# QUOTED PASSAGE
►

Bassist playing a semi-hollow electric bass during a performance at Resonate in Edmonton

Bass Lessons

Bass lives in the pocket.

Pocket is a bass player's word for the rhythmic feel where bass and drums lock together and the rest of the band sits on top. People feel it before they think about it, and most of what makes a song land is the pocket holding.

Bass is the thing you notice most in its absence.

Take bass out of a song and what's left feels thinner. Less weight, less space, less of the low frequency that travels through floors and into the chest. Bass works on the listener's body before the mind catches up. Most people don't notice how much it's doing until it isn't there, and most musicians don't realize how much there is to it until they start playing it themselves.

Bassist playing a six-string bass during a performance at Resonate in Edmonton

How bass learning tends to unfold here

Most of what makes a bass line lock in happens in the time, the touch, and the choice of what to leave out.

01

Right hand and left hand, the foundation everything else sits on

The right hand is where the bass actually meets the song. Fingerstyle, pick, slap, palm muting. Each has its own touch and timing, and switching between them changes what the song feels like. We spend real time on these because they're not just preparation for the music. They are the music.

◄

# DIRECTIVE 1
From the bass lessons page, set down word for word the passage that begins at the words "Pocket is a" and stops after "to leave out.".
# DIRECTIVE 2
Answer these questions from the bass lessons page:
(a) What rhythmic feel does the word "pocket" name for a bass player?
(b) What kind of bass is the bassist in the second performance caption playing?
(c) Which four right-hand approaches does the page list?
# DIRECTIVE 3
Extend the bass lessons page, starting right after its final sentence, "They are the music."
The lines that come after the bass lessons page play no part in what is asked here.

# DATA SHOWN
►

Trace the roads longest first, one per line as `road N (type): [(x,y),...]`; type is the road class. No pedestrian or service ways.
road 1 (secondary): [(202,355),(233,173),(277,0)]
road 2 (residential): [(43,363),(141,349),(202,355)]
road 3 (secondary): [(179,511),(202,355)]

◄
►

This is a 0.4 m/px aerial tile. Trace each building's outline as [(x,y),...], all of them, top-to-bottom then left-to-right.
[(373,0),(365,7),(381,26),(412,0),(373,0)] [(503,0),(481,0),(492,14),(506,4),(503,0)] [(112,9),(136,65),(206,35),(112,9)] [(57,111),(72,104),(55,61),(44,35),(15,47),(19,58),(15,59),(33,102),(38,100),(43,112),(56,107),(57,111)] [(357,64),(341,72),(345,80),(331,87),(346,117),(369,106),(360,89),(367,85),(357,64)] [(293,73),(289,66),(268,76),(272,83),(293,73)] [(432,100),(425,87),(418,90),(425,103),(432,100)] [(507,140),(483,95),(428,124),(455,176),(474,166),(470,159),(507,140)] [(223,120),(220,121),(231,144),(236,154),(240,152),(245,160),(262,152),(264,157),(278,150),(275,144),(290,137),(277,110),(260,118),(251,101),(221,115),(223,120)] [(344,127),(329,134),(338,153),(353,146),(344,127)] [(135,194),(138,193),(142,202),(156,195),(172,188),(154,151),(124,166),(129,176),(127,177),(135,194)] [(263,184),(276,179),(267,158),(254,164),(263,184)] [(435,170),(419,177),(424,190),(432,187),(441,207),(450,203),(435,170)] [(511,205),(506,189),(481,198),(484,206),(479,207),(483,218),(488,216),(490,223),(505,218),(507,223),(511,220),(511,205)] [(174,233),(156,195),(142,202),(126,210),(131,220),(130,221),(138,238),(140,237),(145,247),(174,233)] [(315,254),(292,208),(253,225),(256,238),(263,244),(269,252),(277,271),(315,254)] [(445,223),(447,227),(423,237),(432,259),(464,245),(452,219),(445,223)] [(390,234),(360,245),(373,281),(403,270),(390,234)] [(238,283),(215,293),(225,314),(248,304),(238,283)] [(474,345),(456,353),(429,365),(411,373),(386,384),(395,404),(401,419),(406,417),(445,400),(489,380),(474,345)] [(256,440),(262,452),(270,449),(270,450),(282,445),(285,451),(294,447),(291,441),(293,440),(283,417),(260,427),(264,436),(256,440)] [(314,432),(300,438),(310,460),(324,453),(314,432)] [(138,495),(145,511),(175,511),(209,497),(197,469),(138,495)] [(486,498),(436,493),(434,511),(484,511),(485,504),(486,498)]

◄

# TASK ANSWER 1
Pocket is a bass player's word for the rhythmic feel where bass and drums lock together and the rest of the band sits on top. People feel it before they think about it, and most of what makes a song land is the pocket holding.

Bass is the thing you notice most in its absence.

Take bass out of a song and what's left feels thinner. Less weight, less space, less of the low frequency that travels through floors and into the chest. Bass works on the listener's body before the mind catches up. Most people don't notice how much it's doing until it isn't there, and most musicians don't realize how much there is to it until they start playing it themselves.

Bassist playing a six-string bass during a performance at Resonate in Edmonton

How bass learning tends to unfold here

Most of what makes a bass line lock in happens in the time, the touch, and the choice of what to leave out.

# TASK ANSWER 2
(a) The feel where bass and drums lock together and the rest of the band sits on top.
(b) A six-string bass.
(c) Fingerstyle, pick, slap, and palm muting.

# TASK ANSWER 3
02

Time and feel as the actual subject matter

Most of what bass lessons work on is when notes happen, not what notes are played. Sitting just behind the beat, just in front, or right in the middle. We work with metronome first, then recordings, then the drummers students eventually play with. That's where pocket actually lives.

03

Hearing the bass changes how you hear everything

Once you start playing bass, you stop hearing songs the way you used to. The bass line is suddenly the most interesting part of every record you already know. Lessons spend real time on those records, hearing what the bass is doing and how it shapes the song. The songs students bring in are the curriculum.

Bass student seated on a stool playing a teal short-scale bass on the Resonate stage in Edmonton

A good fit often looks like this.

Bass tends to fit people who like making music with other people more than they like being the focal point. Bandmates, jam sessions, the rhythm section. It's also the instrument musicians come to when they want to round out how they hear and play.

That might mean a beginner who already wants to be in a band, a guitarist or pianist looking to add bass as a second instrument, a returning player who hasn't picked it up in a decade, or someone who's been playing along to records at home and wants to find out what's actually under their fingers. Bands are usually looking for bass players, and a bassist who can hold a pocket tends to stay busy. The path opens up differently for each, but the core work is the same: feel, listening, time.

Practical lesson options

Private bass lessons are available through weekly membership or as drop-ins.

30 minute private lesson

Often a strong fit for younger beginners, or for people who want a consistent weekly starting point.

60 minute private lesson

A better fit for older students, adults, returning players, or anyone who benefits from more room to settle in and work through ideas.

Weekly membership

The primary lesson structure at Resonate. It includes a reserved weekly lesson time, make-up lesson flexibility, and one complimentary recording studio hour every three months.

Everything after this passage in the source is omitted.